The appellants' opening brief is problematic for the purpose of ruling on DTLA's motion. The appellants' opening brief states that they have declined to raise and argue the constitutionality of the limitations imposed by 2 Del.C. § 1329, in anticipation that issue will be addressed in the amicus curiae brief of DTLA. The appellant's opening brief is inconsistent with the well-established principle of appellate procedure that, if a party appellant is represented by counsel, an amicus curiae cannot raise separate or additional issues for the consideration of an appellate court. United Parcel Service, Inc. v.

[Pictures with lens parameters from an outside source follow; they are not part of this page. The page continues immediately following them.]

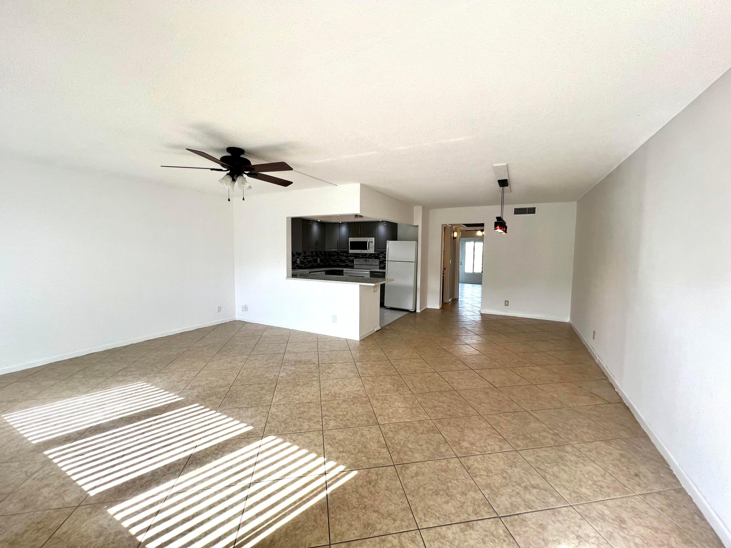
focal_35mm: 13
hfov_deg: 106.2
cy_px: 274
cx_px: 366
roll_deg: +0.0
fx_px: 275
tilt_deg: -4.3
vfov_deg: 89.9
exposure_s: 1/122
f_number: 1.8
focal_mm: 1.57
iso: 32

Mitchell, 451 U.S. 56, 60 n. 2, 101 S. Ct. 1559, 1562 n. 2, 67 L. Ed. 2d 732 (1981).Parties' Opening Brief Must Raise Appellate Issues
The appealing party or cross-appellant is generally afforded the opportunity to select and frame the issues it wants to have considered on appeal. Murphy v. State, Del. Supr., 632 A.2d 1150, 1152 (1993). A corollary to that opportunity is a requirement that the appealing party's opening brief fully state the grounds for appeal, as well as the arguments and supporting authorities on each issue or claim of reversible error. Id. Accord Rossitto v. State, Del.Supr., 298 A.2d 775, 778 (1972). Consequently, this Court has held that the failure of a party appellant to present and argue a legal issue in the text of an opening brief constitutes a waiver of that claim on appeal. Murphy v. State, 632 A.2d at 1152.Amicus Curiae Limitations on Participation
"[T]he privilege to be heard as an amicus curiae, as well as the manner and extent of participation, rests within the discretion of the court." Giammalvo v. Sunshine Mining Co., Del.Supr., 644 A.2d 407, 408 (1994) (footnote omitted). Leave to appear as an amicus curiae does not confer the status of a party. When the parties are represented by counsel, the role of the amicus curiae is limited to assisting the court, by supplementing the efforts of the actual parties' counsel, through the presentation of non-duplicative authoritative arguments. Id.
If the appellant or cross-appellant is represented by counsel, an amicus curiae brief is also limited to addressing the issues raised by counsel in the party's opening brief. United Parcel Service, Inc. v. Mitchell, 451 U.S. 56, 60 n. 2, 101 S. Ct. 1559, 1562 n. 2, 67 L. Ed. 2d 732 (1981). The appellants in the case sub judice are represented by counsel. Therefore, as an amicus curiae, DTLA is precluded from presenting argument on any issue which was not included in the appellants' joint opening brief. See id.This Case
Notwithstanding the appellants' challenge to the constitutionality of 2 Del.C. § 1329 in the Superior Court, the failure to raise that issue in their opening brief constitutes its abandonment as a claim of error on appeal. Murphy v. State, Del.Supr., 632 A.2d 1150, 1152 (1993); Stilwell v. Parsons, Del.Supr., 51 Del. 342, 145 A.2d 397, 402 (1958). The appellants' decision to rely upon DTLA to raise and argue the constitutionality of the limits imposed by 2 Del.C. § 1329 is attributable to an apparent misunderstanding of the limited role of an amicus curiae on appeal.[*] Accordingly, if the appellants are not afforded the opportunity to file an amended opening brief, DTLA will be precluded from arguing the constitutionality of 2 Del.C. § 1329.Conclusion
The motion by DTLA to file an amicus curiae brief is granted. In the interests of justice, the appellants will be afforded fifteen days to file an amended opening brief, *1325 which includes all issues that they wish this Court to consider on appeal. DTLA will be permitted to simultaneously file an amicus curiae brief, not to exceed twenty pages, with non-duplicative argument and authority in support of any issue presented in the appellants' amended opening brief.NOTES
[*] The appellants' opening brief includes a request to file an amended brief regarding the constitutionality of the limitations imposed by 2 Del.C. § 1329, if this Court denied DTLA's motion to file an amicus curiae brief.